The trial is expected to run until at least late 2024. If successful, preliminary data should come in early 2025, with a market application to the US Food and Drug Administration (FDA) not far behind.

There is currently no human Lyme disease vaccine commercially available. However, a vaccine was previously developed in the late 1990s but controversially withdrawn from the market after unproven reports of side effects.

Called LYMErix, the prior vaccine was approved by the FDA in 1998 following exceptional clinical trial results finding 80% efficacy against Lyme disease. The rise and fall of LYMErix has been dubbed “a cautionary tale” of bad public health communication and hyperbolic anti-vaccine sentiment.

In the year after the vaccine was authorized a small number of autoimmune side effects began to be reported. Primarily musculoskeletal complaints such as arthritis, these complaints were initially amplified by the media before being subject to several high-profile FDA reviews.

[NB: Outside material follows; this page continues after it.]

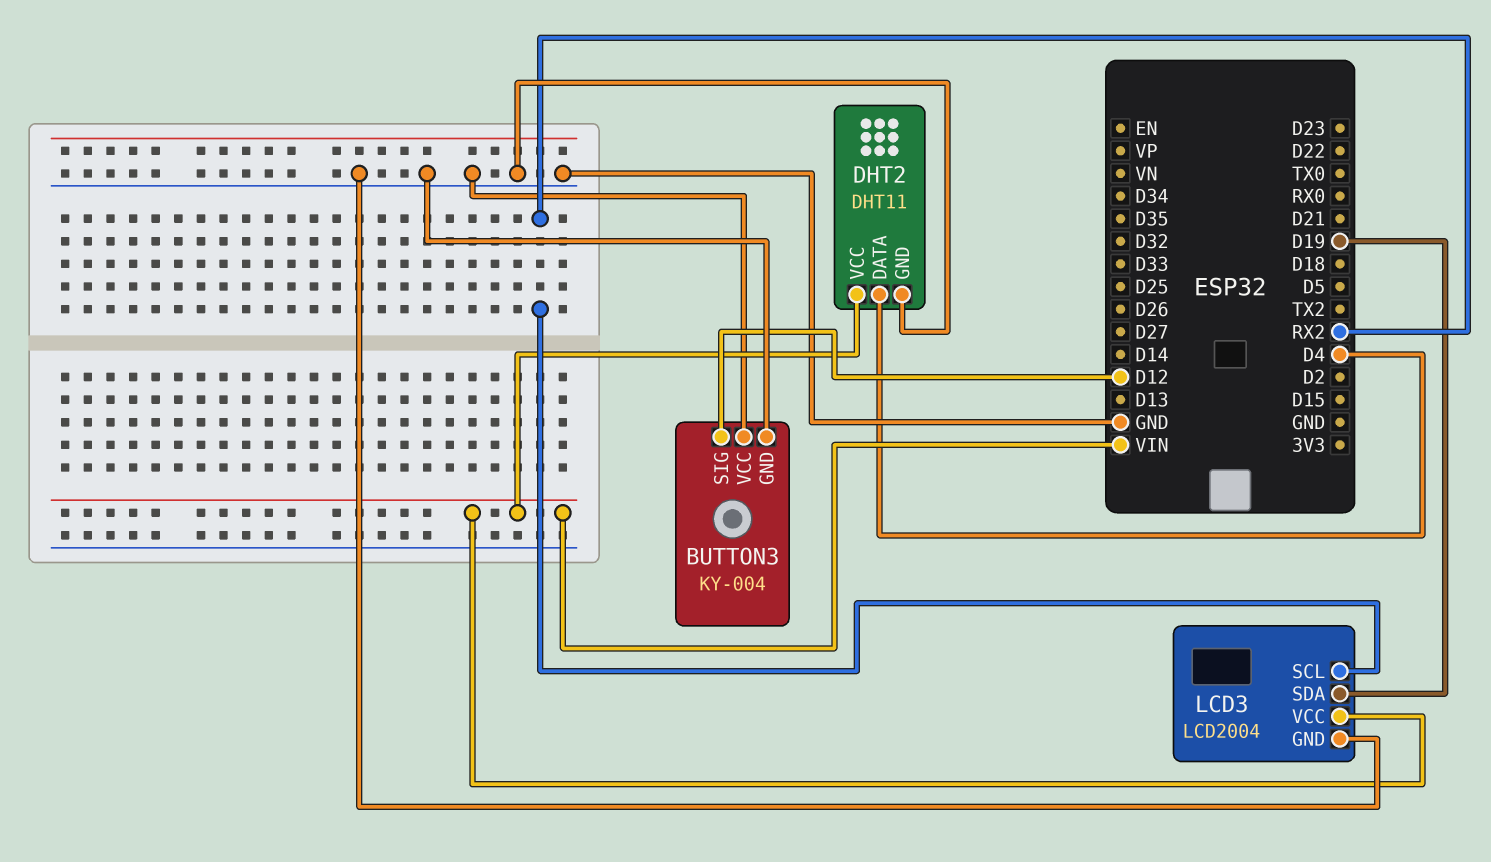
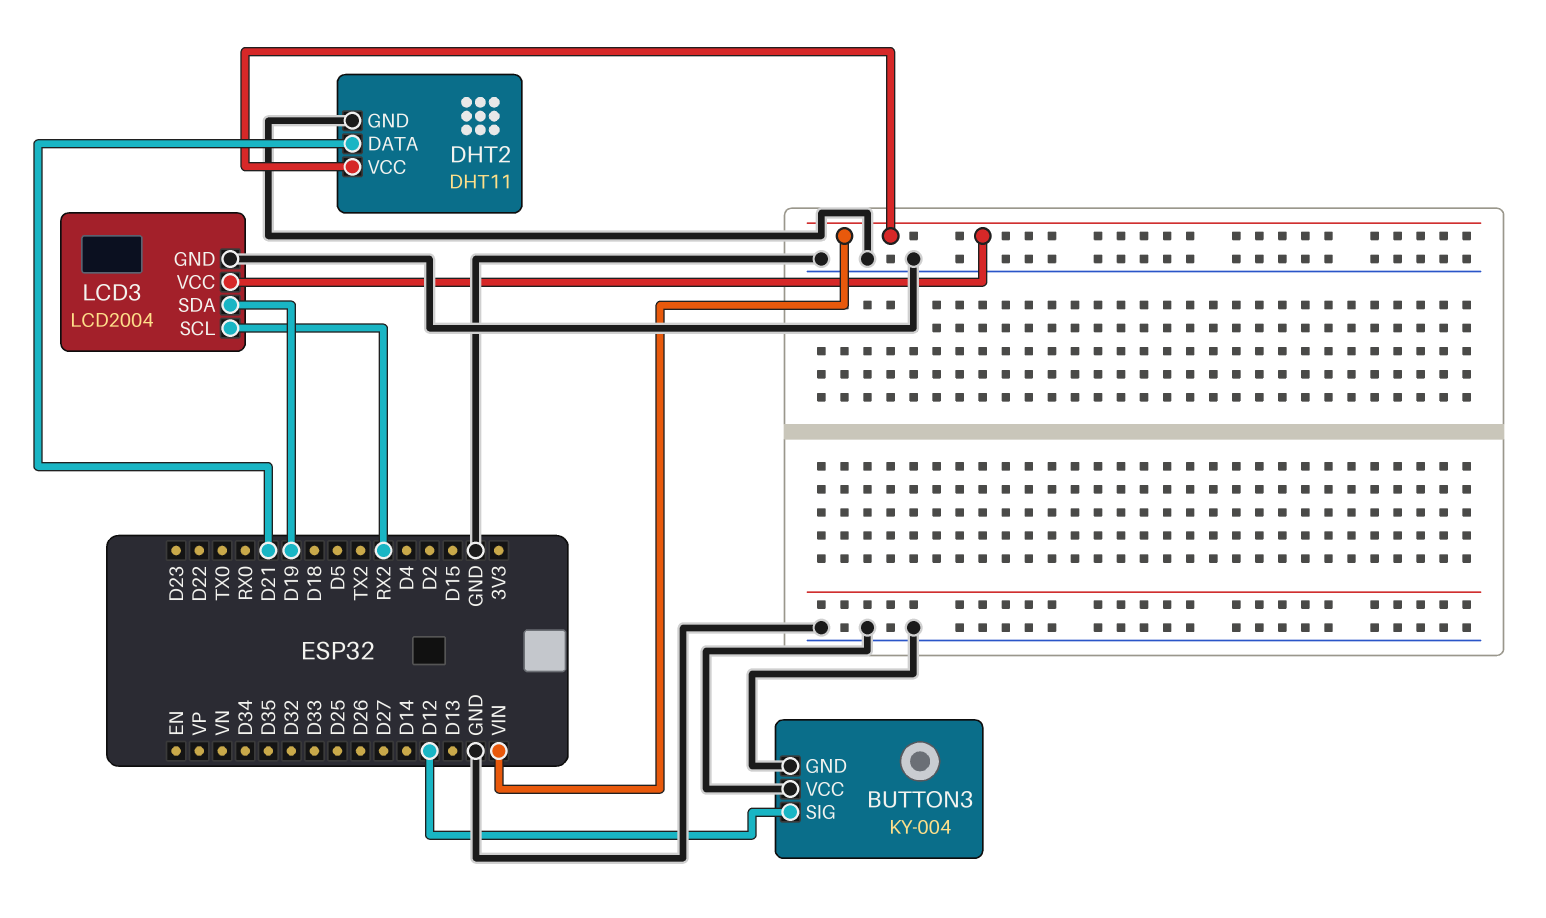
DHT2 pin DATA: D4 -> D21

By 2001 the hysteria had reached a fever pitch, with a class action lawsuit directed at the vaccine manufacturer on behalf of more than 100 people who claimed harmful adverse effects from LYMErix. Despite the anecdotal claims, nearly 1.5 million doses of the vaccine had been administered to that point and no unusual side effects could be determined.

“The arthritis incidence in the patients receiving Lyme vaccine occurred at the same rate as the background in unvaccinated individuals,” explained a pair of researchers who subsequently studied the LYMErix story. “In addition, the data did not show a temporal spike in arthritis diagnoses after the second and third vaccine dose expected for an immune-mediated phenomenon. The FDA found no suggestion that the Lyme vaccine caused harm to its recipients.”

Ultimately, despite the FDA reviews finding the vaccine did not cause any adverse effects, the damage was already done. Sales for the vaccine diminished so dramatically across 2001 that LYMErix was subsequently voluntarily withdrawn from the market by its manufacturer in 2002. The next year the class action suit was settled, and the manufacturer paid legal fees to the prosecution but notably did not offer any compensation to the “victims.”

LYMErix was a subunit protein vaccine targeting OspA, much like the new VLA15 formulation that is in current trials. Despite any autoimmune effects of the old vaccine never being formally proven, researchers spent several years modifying the OspA antigen target to address any theoretical concerns of cross-immunity.

To date, the VLA15 clinical trials testing the modified OspA protein have not detected any adverse safety issues. The upcoming Phase 3 trial should offer clarity on those safety issues considering all historical analysis of the LYMErix roll-out failed to detect any problematic side effects.